“Ambition is the desire to be better than the people who came before you. It’s your obsession to be good or great. How great is your obsession to chase your dream?”–Wale
Wale says that his career should have never gotten to this point. Hip-hop’s hottest newcomer in 2008, Wale had amassed a strong fan base after releasing five acclaimed mixtapes and signing a lucrative deal with Interscope Records.
However, his pre-debut performance did not translate into high record sales or a top charting single. Attention Deficit infamously sold 28,000 copies during the first week of its release and his most notable single came during his appearance as a featured guest on Waka Flocka’s hit, “No Hands.”
Rick Ross recognized Wale’s potential and signed him to his record label, Maybach Music Group. His association with Rick Ross increases his visibility and offers a new opportunity, but the pressure remains on Wale. With a queen game piece in hand, here’s his approach to locking down the checkmate.
Before the release of your first album, you built an impressive buzz for yourself. So what caused the album to fail to meet the high expectations?
I put that on myself to get back to where I need to be. We’re working. I do music for my fans and family. My fans appreciated my first album. But my label didn’t ship it for whatever reason. I re-evaluated my life and my situation and now I’m in a different place. I found out a lot of artists can’t go to a city and do a show with 2,000 people. I’m blessed to have people who appreciate what I do.

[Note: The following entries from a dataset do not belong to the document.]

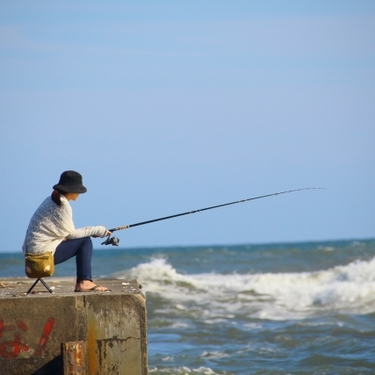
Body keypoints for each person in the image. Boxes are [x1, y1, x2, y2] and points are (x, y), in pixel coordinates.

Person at [22, 170, 111, 292]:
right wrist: (98, 230)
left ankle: (83, 282)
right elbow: (70, 234)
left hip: (31, 257)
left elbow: (61, 233)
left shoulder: (51, 200)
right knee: (85, 242)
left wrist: (93, 231)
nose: (79, 193)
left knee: (83, 239)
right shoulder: (62, 206)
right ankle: (84, 282)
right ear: (72, 190)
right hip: (42, 257)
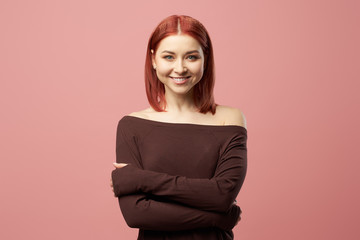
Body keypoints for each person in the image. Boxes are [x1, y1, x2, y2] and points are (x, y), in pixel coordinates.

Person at [110, 15, 247, 240]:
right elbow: (136, 214)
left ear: (205, 58)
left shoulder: (230, 119)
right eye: (169, 57)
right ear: (154, 60)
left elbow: (221, 196)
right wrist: (217, 218)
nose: (180, 68)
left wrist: (140, 179)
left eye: (191, 57)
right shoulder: (131, 125)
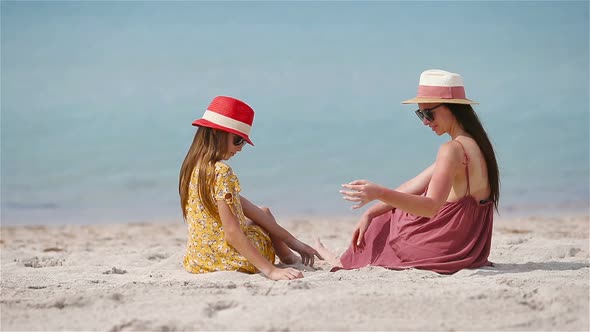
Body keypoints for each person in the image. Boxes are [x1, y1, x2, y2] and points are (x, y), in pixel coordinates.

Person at [316, 69, 499, 274]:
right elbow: (414, 186)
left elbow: (430, 208)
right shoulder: (478, 145)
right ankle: (345, 259)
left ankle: (345, 263)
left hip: (444, 249)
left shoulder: (452, 150)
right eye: (420, 114)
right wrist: (371, 211)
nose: (425, 121)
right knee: (387, 210)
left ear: (452, 108)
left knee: (390, 218)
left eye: (429, 113)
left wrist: (378, 193)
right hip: (469, 249)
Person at [179, 96, 322, 280]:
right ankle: (288, 258)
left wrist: (294, 241)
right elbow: (231, 233)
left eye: (243, 143)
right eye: (238, 140)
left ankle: (290, 254)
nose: (240, 148)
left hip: (199, 260)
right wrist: (270, 270)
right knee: (264, 217)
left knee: (262, 212)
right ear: (216, 133)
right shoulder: (221, 172)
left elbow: (247, 208)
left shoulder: (193, 169)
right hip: (229, 259)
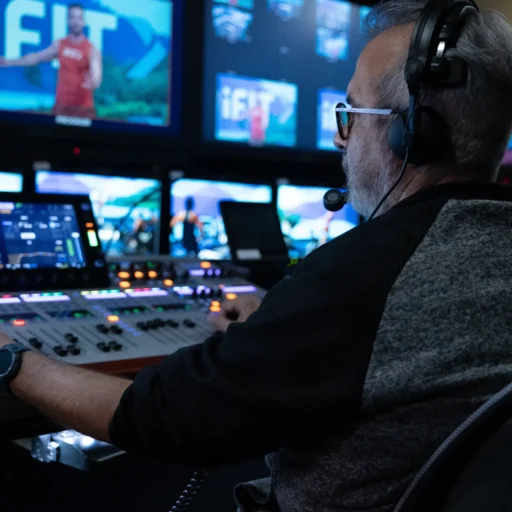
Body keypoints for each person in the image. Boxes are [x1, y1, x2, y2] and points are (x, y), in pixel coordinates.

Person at [1, 1, 512, 511]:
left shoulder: (367, 275)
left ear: (412, 135)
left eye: (350, 112)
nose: (340, 136)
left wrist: (13, 361)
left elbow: (159, 417)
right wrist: (277, 329)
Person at [0, 4, 102, 118]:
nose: (76, 22)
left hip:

When did Rick Ross reach out to you?
The Maybach Music Group deal came about when I was a free agent. I look at Rick Ross as more than an artist. I didn’t sign to be a side kick, I want to be an artist and do what I’m capable of doing musically. Ross let’s me do that. He’s the boss at the label, but he’s not bossing me around.
So what is the biggest difference in being at MMG vs. being at Interscope?

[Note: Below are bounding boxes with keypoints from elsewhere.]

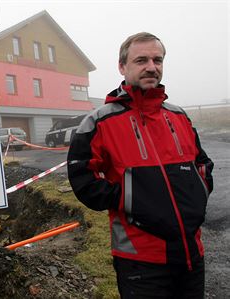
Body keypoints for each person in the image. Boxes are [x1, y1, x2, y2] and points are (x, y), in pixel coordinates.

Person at [67, 32, 214, 298]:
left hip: (192, 252)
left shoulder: (178, 116)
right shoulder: (98, 121)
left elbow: (202, 164)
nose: (151, 67)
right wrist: (128, 198)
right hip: (139, 260)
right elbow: (82, 177)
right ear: (122, 67)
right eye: (141, 60)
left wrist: (197, 195)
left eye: (157, 60)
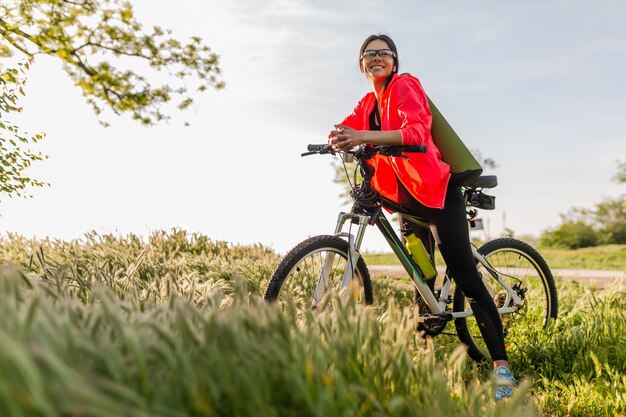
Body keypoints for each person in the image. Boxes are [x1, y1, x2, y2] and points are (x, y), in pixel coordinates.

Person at [328, 34, 516, 400]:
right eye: (369, 54)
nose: (376, 57)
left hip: (435, 193)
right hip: (403, 199)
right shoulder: (368, 101)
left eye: (384, 52)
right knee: (421, 277)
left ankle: (501, 368)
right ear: (361, 65)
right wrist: (336, 137)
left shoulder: (405, 85)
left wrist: (363, 136)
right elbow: (348, 125)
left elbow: (415, 130)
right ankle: (423, 355)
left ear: (394, 61)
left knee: (464, 275)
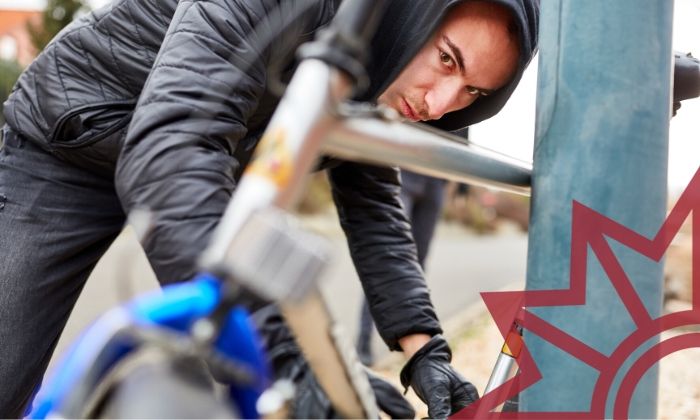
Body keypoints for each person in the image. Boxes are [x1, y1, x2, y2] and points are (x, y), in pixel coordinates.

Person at [0, 0, 538, 417]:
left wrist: (426, 351)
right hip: (73, 143)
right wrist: (286, 354)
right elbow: (170, 149)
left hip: (201, 169)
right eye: (447, 59)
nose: (440, 103)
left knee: (234, 374)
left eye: (470, 91)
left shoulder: (382, 56)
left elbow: (371, 194)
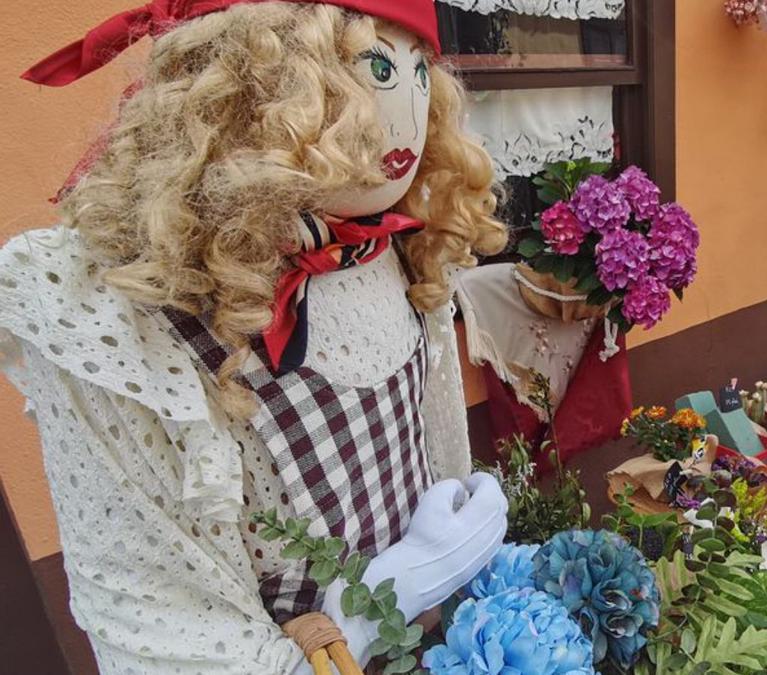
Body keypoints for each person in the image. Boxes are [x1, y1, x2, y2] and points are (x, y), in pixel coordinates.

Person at [1, 1, 510, 672]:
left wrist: (462, 535)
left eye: (421, 76)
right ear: (257, 80)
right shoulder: (124, 316)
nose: (411, 124)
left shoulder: (395, 252)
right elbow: (160, 630)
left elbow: (433, 441)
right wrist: (382, 596)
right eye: (377, 69)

The difference is freedom. I’m very in tune with urban culture. I felt my last situation wasn’t allowing me to grow with the urban culture. They saw a Lady Gaga opportunity and I went with it. I was a new artist and I didn’t get it. I thought I was being ignored by black America. It’s not as much money, but to connect with the people I grew up with is more important than connecting with pop fans. Even the white people who are familiar with my music deserve to hear what I’m really saying. I shouldn’t be marketed toward top 40. When I listen to my first album, you can hear who I am talking to. But I now have an opportunity to change that.